Exercise directions:
State only the number of lines in the material below that contain the string "rule".
⁂
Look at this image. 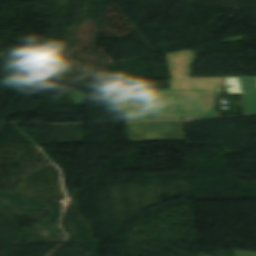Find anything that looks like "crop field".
I'll list each match as a JSON object with an SVG mask.
<instances>
[{
    "instance_id": "8a807250",
    "label": "crop field",
    "mask_w": 256,
    "mask_h": 256,
    "mask_svg": "<svg viewBox=\"0 0 256 256\" xmlns=\"http://www.w3.org/2000/svg\"><path fill=\"white\" fill-rule=\"evenodd\" d=\"M194 56L190 50L166 55L171 90L125 91L128 121L217 117L222 78L188 79Z\"/></svg>"
},
{
    "instance_id": "34b2d1b8",
    "label": "crop field",
    "mask_w": 256,
    "mask_h": 256,
    "mask_svg": "<svg viewBox=\"0 0 256 256\" xmlns=\"http://www.w3.org/2000/svg\"><path fill=\"white\" fill-rule=\"evenodd\" d=\"M227 94H243L244 114L256 113V76L224 77Z\"/></svg>"
},
{
    "instance_id": "412701ff",
    "label": "crop field",
    "mask_w": 256,
    "mask_h": 256,
    "mask_svg": "<svg viewBox=\"0 0 256 256\" xmlns=\"http://www.w3.org/2000/svg\"><path fill=\"white\" fill-rule=\"evenodd\" d=\"M236 256H256V253L253 252H241V251H235Z\"/></svg>"
},
{
    "instance_id": "ac0d7876",
    "label": "crop field",
    "mask_w": 256,
    "mask_h": 256,
    "mask_svg": "<svg viewBox=\"0 0 256 256\" xmlns=\"http://www.w3.org/2000/svg\"><path fill=\"white\" fill-rule=\"evenodd\" d=\"M130 141L184 140L182 122L127 123Z\"/></svg>"
}]
</instances>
⁂
Exercise response:
4